Selective decontamination of the digestive tract reduces hospital mortality in mechanically ventilated ICU adults

This systematic review and meta-analysis synthesized data from 30 of 32 randomized controlled trials involving 27,332 participants to assess the impact of selective decontamination of the digestive tract (SDD) on outcomes in critically ill patients. The study population consisted of adults receiving mechanical ventilation in an intensive care unit (ICU). The intervention involved SDD protocols, while the comparator group received standard care or placebo. The analysis focused primarily on hospital mortality as the main endpoint of interest.

The primary outcome results demonstrated a pooled estimated relative risk of 0.91 for hospital mortality. The 95% credible interval for this effect size ranged from 0.82 to 0.99. This statistical finding indicates a reduction in the risk of death within the hospital setting for patients treated with SDD compared to those receiving standard care or placebo. The direction of the effect favored the SDD intervention, showing lower hospital mortality rates in the treated group.

Safety and tolerability findings were not reported in the available data for this meta-analysis. There were no specific adverse event rates, serious adverse event counts, or discontinuation rates provided in the input evidence. Consequently, the safety profile of SDD in this specific context remains undefined by the data included in this synthesis. Tolerability data were also not reported, limiting the ability to assess patient comfort or treatment adherence based on side effects.

The certainty of the evidence was quantified with a 99.2% posterior probability that SDD was associated with lower hospital mortality. This high probability suggests a strong statistical association, yet the synthesis relies on the aggregation of multiple randomized trials rather than a single large-scale primary trial. The input data did not provide specific p-values for individual studies, nor did it detail the specific dosing protocols or antibiotic regimens used within the SDD interventions across the various trials.
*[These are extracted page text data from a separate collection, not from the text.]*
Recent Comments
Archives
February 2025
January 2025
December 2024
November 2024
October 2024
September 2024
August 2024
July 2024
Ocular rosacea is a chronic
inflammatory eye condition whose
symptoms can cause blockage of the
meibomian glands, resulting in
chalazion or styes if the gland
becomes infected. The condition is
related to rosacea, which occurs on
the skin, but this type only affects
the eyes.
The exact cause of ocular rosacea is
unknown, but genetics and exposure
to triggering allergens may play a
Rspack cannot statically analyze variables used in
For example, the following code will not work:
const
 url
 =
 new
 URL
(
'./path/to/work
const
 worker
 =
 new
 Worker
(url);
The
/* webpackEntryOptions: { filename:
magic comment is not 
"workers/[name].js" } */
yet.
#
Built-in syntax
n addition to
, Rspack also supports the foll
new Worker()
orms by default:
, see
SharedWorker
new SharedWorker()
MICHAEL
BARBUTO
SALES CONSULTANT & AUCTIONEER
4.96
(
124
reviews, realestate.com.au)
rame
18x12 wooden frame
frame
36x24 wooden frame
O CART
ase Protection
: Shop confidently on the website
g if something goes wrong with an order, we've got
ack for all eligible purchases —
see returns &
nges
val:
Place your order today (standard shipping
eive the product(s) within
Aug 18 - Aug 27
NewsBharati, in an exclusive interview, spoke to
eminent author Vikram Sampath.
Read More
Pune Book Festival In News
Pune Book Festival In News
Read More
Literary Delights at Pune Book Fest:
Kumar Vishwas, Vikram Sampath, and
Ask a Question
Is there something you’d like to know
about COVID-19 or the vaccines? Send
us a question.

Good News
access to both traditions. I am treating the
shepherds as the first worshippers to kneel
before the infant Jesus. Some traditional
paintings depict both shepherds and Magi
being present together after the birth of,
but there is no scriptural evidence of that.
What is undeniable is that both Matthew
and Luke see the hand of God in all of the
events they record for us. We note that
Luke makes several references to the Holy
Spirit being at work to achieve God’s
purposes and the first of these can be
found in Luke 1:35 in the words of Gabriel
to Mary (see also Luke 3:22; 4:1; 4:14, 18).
Key methodological limitations and potential biases were not explicitly detailed in the provided input data. The absence of reported limitations means that sources of heterogeneity between the 30 contributing trials, such as variations in SDD regimens or ICU practices, could not be fully characterized. Funding sources and potential conflicts of interest were also not reported, which is a standard consideration when evaluating the robustness of systematic reviews.

Clinical implications suggest that SDD may be a viable strategy to reduce hospital mortality in mechanically ventilated ICU adults. However, the lack of reported safety data necessitates caution when considering implementation in practice. The results should be interpreted alongside existing guidelines and local antibiotic stewardship policies. Further research is needed to clarify the safety profile and to determine if specific SDD regimens yield better outcomes than others.

Several questions remain unanswered regarding the long-term effects of SDD and its impact on specific infectious disease outcomes beyond mortality. The absence of data on adverse events prevents a complete risk-benefit analysis for clinicians. Additionally, the specific mechanisms by which SDD reduces mortality in this population require further investigation. The input data did not include secondary outcomes related to length of stay, ICU-free days, or specific infection rates, leaving these important clinical metrics unexplored in this synthesis.